Can the HCLSIG treat the no-computer virus?
Earlier I wrote about the Semantic Web for Health Care and Life Sciences Interest Group (HCLSIG) and an article in the economist that identified "interoperability" between the IT systems of health care providers as the main cure for the "no computer virus" that plagues the health care sector, costing us billions of dollars and tens of thousands of lives each year.
We all know that the Semantic Web is about interoperability - so is the HCLSIG the cure for the no-computer virus?
I don't think so. It really isn't technology that is the problem, the technology to make the IT systems of health care providers interoperable has been around for a while. Running pilots of such systems (such as the city wide network in Santa Barbara) are testiment to that. The challenges are more in the area of economy (who pays for these solution?), privacy and coordination (in order to be interoperable everybody has to agree to some standards, or somebody has to impose them - no wunder the centralised British NHS takes a lead role in building such a network).
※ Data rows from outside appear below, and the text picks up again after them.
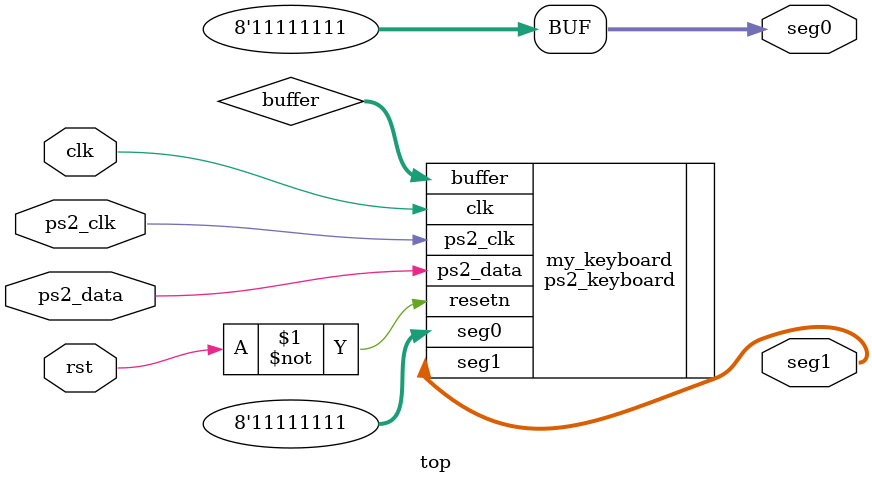
<source format=v>
module top (
    input clk,
    input rst,
    input ps2_clk,
    input ps2_data,
    output reg [7:0] seg0 = 8'b11111111,
    output reg [7:0] seg1);
    
reg [9:0] buffer;
ps2_keyboard my_keyboard(
    .clk(clk),
    .resetn(~rst),
    .ps2_clk(ps2_clk),
    .ps2_data(ps2_data),
    .buffer(buffer),
    .seg0(seg0),
    .seg1(seg1)
);
//segs seg(buffer,clk, seg0, seg1);
endmodule


</source>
This should't mean that I don't like the idea of applying Semantic Web ideas to the health care sector! I do! There is a tremendous amount of medical literature and Semantic Web ideas could help to use them better. Drugs, the human anatomy or diseases are prime candidates of well structured domains that are just waiting to be formalized in ontologies, greatly increasing retrieval of research literature (especially multi-language) and lowering the cost of building (world wide interoperable) medical software. Semantic Web technologies may even one day aid the effort of building diagnostic expert systems. Expert systems that would need to be build by thousands of different peoples (distributed, not complete centralised control) and that would reflect that ever changing and sometimes conflicting state of medical research.